Repeat the entries word for word, from the first line through the line containing "di dislivello tra", with both of those lines included.

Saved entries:
▼▼▼

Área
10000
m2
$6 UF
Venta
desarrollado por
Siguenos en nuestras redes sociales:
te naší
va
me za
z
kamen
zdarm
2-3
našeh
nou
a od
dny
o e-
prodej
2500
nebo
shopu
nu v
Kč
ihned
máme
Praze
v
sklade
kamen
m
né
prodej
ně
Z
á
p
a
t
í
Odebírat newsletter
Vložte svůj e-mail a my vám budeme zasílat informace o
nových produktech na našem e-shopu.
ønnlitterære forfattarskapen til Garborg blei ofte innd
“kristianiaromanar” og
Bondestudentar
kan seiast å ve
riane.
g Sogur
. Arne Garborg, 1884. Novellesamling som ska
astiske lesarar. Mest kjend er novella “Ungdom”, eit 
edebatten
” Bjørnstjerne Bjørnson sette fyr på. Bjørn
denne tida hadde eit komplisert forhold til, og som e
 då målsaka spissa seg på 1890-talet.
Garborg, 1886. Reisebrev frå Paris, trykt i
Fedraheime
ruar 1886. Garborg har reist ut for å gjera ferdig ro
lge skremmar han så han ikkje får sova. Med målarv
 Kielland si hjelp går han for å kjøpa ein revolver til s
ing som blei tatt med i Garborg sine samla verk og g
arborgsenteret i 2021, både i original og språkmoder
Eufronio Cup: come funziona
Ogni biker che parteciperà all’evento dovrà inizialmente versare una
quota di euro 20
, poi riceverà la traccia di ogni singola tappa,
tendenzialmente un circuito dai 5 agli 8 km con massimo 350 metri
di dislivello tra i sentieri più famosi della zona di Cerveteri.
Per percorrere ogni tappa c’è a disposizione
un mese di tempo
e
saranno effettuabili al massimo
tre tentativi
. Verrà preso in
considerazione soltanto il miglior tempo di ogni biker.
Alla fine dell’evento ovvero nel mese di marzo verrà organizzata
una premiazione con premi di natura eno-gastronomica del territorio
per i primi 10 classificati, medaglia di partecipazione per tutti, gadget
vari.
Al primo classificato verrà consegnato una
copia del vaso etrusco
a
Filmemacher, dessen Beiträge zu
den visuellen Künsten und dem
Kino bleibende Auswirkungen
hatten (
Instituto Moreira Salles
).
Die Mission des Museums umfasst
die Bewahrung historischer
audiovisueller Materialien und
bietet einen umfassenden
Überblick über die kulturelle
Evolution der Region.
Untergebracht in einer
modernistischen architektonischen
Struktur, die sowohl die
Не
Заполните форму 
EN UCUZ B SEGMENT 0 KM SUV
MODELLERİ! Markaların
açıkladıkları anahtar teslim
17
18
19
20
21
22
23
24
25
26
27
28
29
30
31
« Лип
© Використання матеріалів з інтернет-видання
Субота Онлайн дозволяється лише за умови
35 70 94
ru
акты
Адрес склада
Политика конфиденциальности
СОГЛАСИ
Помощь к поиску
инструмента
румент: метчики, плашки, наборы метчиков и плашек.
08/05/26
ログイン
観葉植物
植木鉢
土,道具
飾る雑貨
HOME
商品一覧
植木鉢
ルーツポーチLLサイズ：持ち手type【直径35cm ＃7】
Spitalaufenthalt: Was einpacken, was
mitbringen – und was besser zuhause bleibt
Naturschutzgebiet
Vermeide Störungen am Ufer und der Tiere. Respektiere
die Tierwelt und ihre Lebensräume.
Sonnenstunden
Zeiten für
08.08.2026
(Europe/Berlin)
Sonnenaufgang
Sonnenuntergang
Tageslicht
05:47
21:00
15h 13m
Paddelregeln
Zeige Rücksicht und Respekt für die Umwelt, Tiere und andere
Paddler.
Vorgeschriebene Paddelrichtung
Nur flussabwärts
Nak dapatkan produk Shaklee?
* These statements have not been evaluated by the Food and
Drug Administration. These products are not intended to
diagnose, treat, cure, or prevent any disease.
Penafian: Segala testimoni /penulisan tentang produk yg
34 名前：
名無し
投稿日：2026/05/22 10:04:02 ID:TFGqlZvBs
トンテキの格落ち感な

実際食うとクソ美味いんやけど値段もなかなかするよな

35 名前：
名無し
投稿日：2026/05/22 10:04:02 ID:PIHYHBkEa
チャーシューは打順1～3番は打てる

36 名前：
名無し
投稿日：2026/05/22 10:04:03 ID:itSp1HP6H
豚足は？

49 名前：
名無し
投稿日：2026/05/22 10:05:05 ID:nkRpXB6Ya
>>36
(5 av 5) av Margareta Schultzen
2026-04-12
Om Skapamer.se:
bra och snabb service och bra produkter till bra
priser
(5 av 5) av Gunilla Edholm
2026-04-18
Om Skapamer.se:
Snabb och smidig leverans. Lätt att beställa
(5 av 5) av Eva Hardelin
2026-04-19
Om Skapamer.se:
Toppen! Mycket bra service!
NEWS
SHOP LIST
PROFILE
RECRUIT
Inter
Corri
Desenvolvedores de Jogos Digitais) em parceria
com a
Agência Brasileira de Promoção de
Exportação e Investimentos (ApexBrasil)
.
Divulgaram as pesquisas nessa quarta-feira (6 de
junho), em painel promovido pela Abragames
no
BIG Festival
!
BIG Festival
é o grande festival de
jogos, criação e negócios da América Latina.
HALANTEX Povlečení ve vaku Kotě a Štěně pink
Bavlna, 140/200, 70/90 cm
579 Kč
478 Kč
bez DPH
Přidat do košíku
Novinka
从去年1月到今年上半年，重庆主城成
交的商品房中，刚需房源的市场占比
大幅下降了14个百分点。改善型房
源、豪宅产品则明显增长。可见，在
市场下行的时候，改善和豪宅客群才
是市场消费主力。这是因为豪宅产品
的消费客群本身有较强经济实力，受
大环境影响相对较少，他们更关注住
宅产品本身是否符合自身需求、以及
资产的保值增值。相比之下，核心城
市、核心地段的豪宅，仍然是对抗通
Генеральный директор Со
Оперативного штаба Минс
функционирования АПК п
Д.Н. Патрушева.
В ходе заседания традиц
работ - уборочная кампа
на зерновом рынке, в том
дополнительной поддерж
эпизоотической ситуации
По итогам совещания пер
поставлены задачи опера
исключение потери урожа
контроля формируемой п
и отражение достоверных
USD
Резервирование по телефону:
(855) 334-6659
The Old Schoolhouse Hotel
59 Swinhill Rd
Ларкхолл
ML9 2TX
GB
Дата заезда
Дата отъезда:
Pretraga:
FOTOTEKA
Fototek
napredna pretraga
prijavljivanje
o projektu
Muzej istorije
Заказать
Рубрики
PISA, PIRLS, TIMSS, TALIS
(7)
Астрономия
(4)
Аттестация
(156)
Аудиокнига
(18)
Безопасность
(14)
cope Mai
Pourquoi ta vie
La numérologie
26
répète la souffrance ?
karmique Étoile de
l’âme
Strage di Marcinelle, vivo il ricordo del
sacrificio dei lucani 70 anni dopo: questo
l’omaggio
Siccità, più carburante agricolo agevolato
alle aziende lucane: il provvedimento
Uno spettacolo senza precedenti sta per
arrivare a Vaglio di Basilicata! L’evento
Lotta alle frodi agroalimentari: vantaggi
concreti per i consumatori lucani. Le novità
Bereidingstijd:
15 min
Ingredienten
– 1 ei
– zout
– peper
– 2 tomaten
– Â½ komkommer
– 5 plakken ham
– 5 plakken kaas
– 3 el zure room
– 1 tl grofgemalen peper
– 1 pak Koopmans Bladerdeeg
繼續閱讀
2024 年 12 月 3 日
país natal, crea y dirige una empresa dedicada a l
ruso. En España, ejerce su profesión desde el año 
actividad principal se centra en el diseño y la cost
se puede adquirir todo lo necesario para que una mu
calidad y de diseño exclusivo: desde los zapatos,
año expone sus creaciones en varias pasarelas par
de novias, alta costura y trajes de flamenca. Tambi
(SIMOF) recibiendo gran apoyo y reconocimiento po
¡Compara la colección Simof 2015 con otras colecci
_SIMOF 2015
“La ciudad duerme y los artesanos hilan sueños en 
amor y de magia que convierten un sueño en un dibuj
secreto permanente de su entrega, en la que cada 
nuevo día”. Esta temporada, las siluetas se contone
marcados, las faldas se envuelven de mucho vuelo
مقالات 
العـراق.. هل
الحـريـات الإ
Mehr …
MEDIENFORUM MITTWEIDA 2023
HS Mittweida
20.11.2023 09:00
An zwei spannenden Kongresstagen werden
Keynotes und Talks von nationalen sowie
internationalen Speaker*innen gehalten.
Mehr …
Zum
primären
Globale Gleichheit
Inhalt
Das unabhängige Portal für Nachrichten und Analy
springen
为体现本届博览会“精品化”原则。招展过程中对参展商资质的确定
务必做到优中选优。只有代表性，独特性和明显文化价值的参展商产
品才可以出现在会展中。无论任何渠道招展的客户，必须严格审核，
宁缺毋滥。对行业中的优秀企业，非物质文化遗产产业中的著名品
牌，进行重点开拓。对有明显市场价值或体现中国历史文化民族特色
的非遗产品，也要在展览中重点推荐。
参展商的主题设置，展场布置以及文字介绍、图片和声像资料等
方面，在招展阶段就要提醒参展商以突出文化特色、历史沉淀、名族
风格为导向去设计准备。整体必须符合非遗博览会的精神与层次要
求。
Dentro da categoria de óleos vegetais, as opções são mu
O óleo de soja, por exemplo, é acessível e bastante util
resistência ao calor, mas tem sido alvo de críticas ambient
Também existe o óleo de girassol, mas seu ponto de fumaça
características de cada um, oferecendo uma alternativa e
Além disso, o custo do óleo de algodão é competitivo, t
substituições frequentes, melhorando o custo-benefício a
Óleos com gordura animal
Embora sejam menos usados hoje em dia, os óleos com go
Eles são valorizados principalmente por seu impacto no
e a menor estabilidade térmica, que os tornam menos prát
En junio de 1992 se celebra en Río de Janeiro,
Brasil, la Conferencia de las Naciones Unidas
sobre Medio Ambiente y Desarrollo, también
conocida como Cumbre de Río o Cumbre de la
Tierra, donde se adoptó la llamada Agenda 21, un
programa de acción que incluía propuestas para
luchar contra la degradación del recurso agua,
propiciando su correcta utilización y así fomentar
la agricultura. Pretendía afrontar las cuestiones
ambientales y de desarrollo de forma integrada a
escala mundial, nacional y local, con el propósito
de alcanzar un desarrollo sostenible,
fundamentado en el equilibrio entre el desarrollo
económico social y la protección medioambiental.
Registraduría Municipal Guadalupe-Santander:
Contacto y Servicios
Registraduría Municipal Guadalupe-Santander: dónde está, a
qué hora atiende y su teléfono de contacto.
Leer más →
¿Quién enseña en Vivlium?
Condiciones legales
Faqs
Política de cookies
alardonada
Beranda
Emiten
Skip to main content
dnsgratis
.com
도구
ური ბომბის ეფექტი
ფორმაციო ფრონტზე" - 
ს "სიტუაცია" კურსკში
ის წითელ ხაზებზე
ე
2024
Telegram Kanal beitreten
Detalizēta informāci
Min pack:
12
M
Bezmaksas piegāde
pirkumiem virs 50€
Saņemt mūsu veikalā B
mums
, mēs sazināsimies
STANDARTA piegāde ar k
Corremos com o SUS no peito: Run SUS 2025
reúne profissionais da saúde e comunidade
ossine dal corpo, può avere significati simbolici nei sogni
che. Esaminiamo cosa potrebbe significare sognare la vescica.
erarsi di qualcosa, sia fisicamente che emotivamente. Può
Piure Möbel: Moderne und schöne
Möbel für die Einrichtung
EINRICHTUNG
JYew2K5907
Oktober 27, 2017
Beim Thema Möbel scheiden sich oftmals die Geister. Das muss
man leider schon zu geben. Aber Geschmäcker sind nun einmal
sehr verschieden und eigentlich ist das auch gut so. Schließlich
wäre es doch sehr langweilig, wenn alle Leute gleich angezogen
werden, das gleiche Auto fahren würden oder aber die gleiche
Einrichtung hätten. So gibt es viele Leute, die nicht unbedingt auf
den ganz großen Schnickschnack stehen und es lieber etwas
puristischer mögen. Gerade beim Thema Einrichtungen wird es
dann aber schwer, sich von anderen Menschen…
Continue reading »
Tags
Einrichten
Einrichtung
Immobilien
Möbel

▲▲▲

Solution for this exercise:
Área
10000
m2
$6 UF
Venta
desarrollado por
Siguenos en nuestras redes sociales:
te naší
va
me za
z
kamen
zdarm
2-3
našeh
nou
a od
dny
o e-
prodej
2500
nebo
shopu
nu v
Kč
ihned
máme
Praze
v
sklade
kamen
m
né
prodej
ně
Z
á
p
a
t
í
Odebírat newsletter
Vložte svůj e-mail a my vám budeme zasílat informace o
nových produktech na našem e-shopu.
ønnlitterære forfattarskapen til Garborg blei ofte innd
“kristianiaromanar” og
Bondestudentar
kan seiast å ve
riane.
g Sogur
. Arne Garborg, 1884. Novellesamling som ska
astiske lesarar. Mest kjend er novella “Ungdom”, eit 
edebatten
” Bjørnstjerne Bjørnson sette fyr på. Bjørn
denne tida hadde eit komplisert forhold til, og som e
 då målsaka spissa seg på 1890-talet.
Garborg, 1886. Reisebrev frå Paris, trykt i
Fedraheime
ruar 1886. Garborg har reist ut for å gjera ferdig ro
lge skremmar han så han ikkje får sova. Med målarv
 Kielland si hjelp går han for å kjøpa ein revolver til s
ing som blei tatt med i Garborg sine samla verk og g
arborgsenteret i 2021, både i original og språkmoder
Eufronio Cup: come funziona
Ogni biker che parteciperà all’evento dovrà inizialmente versare una
quota di euro 20
, poi riceverà la traccia di ogni singola tappa,
tendenzialmente un circuito dai 5 agli 8 km con massimo 350 metri
di dislivello tra i sentieri più famosi della zona di Cerveteri.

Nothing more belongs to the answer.